Osama Abuirshaid dari American Muslims for Palestine (AMP) mengatakan bahwa memberikan kesempatan kepada Netanyahu untuk datang ke Gedung Putih merupakan sebuah keistimewaan yang tidak pantas diterima oleh pemimpin Israel tersebut.

"Dia dihargai dengan lebih banyak bantuan militer. Dia dihargai dengan mencabut pembekuan bom seberat 2.000 pon [907 kg] yang telah menghancurkan Gaza... Dia dihargai dengan seruan untuk membersihkan Jalur Gaza secara etnis. Dia dihargai dengan mengisyaratkan kemungkinan mengizinkan Israel mencaplok 60 persen wilayah Tepi Barat, yang berarti bahwa kita tidak hanya berbicara tentang negara apartheid, tetapi kita juga sekarang mengkonfirmasi bahwa Israel adalah negara genosida," kata Abuirshaid kepada para wartawan.

Abuirshad menambahkan bahwa Netanyahu "takut" pada Trump lebih dari dia takut pada menteri-menteri sayap kanannya sendiri, Ben Gvir dan Belazel Smotrich.

"Itu bagus. Ya, kami ingin Amerika kembali dihormati, seperti yang terus dikatakan oleh Presiden Trump," ujarnya, seraya menambahkan: "Presiden Trump harus mengambil sikap dalam hal ini dan tidak menjanjikan lebih banyak suap kepada negara klien."

Dalam sebuah pernyataan pada Selasa, National Iranian American Council (NIAC) menggemakan sentimen yang sama, menyerukan Trump untuk melawan Netanyahu dan menegaskan bahwa kepresidenan Joe Biden "merosot" karena dia tidak bisa mengatakan tidak kepada Israel.

"Benjamin Netanyahu telah mempermainkan setiap presiden AS modern untuk bertindak melawan kepentingan Amerika dan suka menyombongkan diri, 'Saya tahu Amerika, Amerika adalah sesuatu yang bisa digerakkan dengan mudah'," kata NIAC dalam pernyataannya.

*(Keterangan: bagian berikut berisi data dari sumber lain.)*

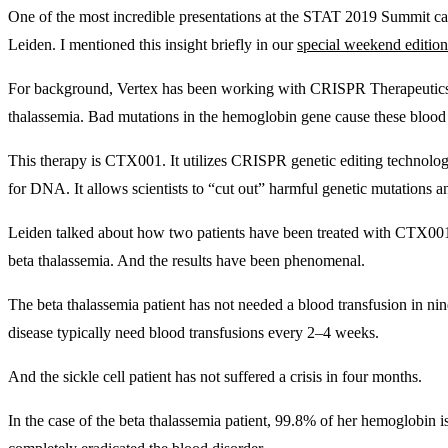
One of the most incredible presentations at the STAT 2019 Summit
Leiden. I mentioned this insight briefly in our
special weekend edition
For background, Vertex has been working with CRISPR Therapeutics (
thalassemia. Bad mutations in the hemoglobin gene cause these blood 
This therapy is CTX001. It utilizes CRISPR genetic editing technol
for DNA. It allows scientists to “cut out” harmful genetic mutations
Leiden talked about how two patients have been treated with CTX001 s
beta thalassemia. And the results have been phenomenal.
The beta thalassemia patient has not needed a blood transfusion in nin
disease typically need blood transfusions every 2–4 weeks.
And the sickle cell patient has not suffered a crisis in four months.
In the case of the beta thalassemia patient, 99.8% of her hemoglobin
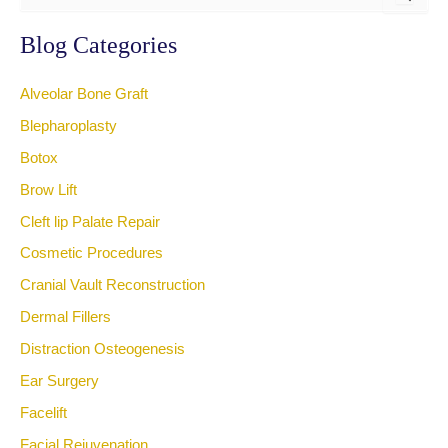
a
r
Blog Categories
c
h
Alveolar Bone Graft
f
o
Blepharoplasty
r
Botox
:
Brow Lift
Cleft lip Palate Repair
Cosmetic Procedures
Cranial Vault Reconstruction
Dermal Fillers
Distraction Osteogenesis
Ear Surgery
Facelift
Facial Rejuvenation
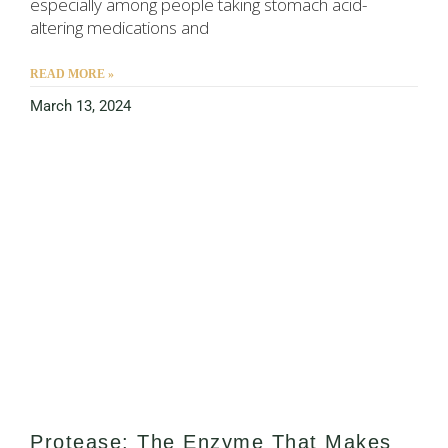
especially among people taking stomach acid-
altering medications and
READ MORE »
March 13, 2024
Protease: The Enzyme That Makes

"Hari ini, Trump memiliki kesempatan yang langka dan bersejarah untuk perdamaian - jika dia melawan Bibi [Benjamin Netanyahu]. Dia memiliki kesempatan untuk menstabilkan Timur Tengah dan melakukan apa yang para pendahulunya telah coba dan gagal capai: mengakhiri perang selamanya yang telah membebani AS dan pasukan Amerika di wilayah tersebut selama satu generasi."

Sayangnya, harapan kelompok muslim Amerika dan aktivis anti-perang harus pupus. Trump justru memberikan hadiah paling menyenangkan bagi Netanyahu dengan sebuah rencana untuk menguasai Gaza dan mengubahnya menjadi pusat hiburan dunia.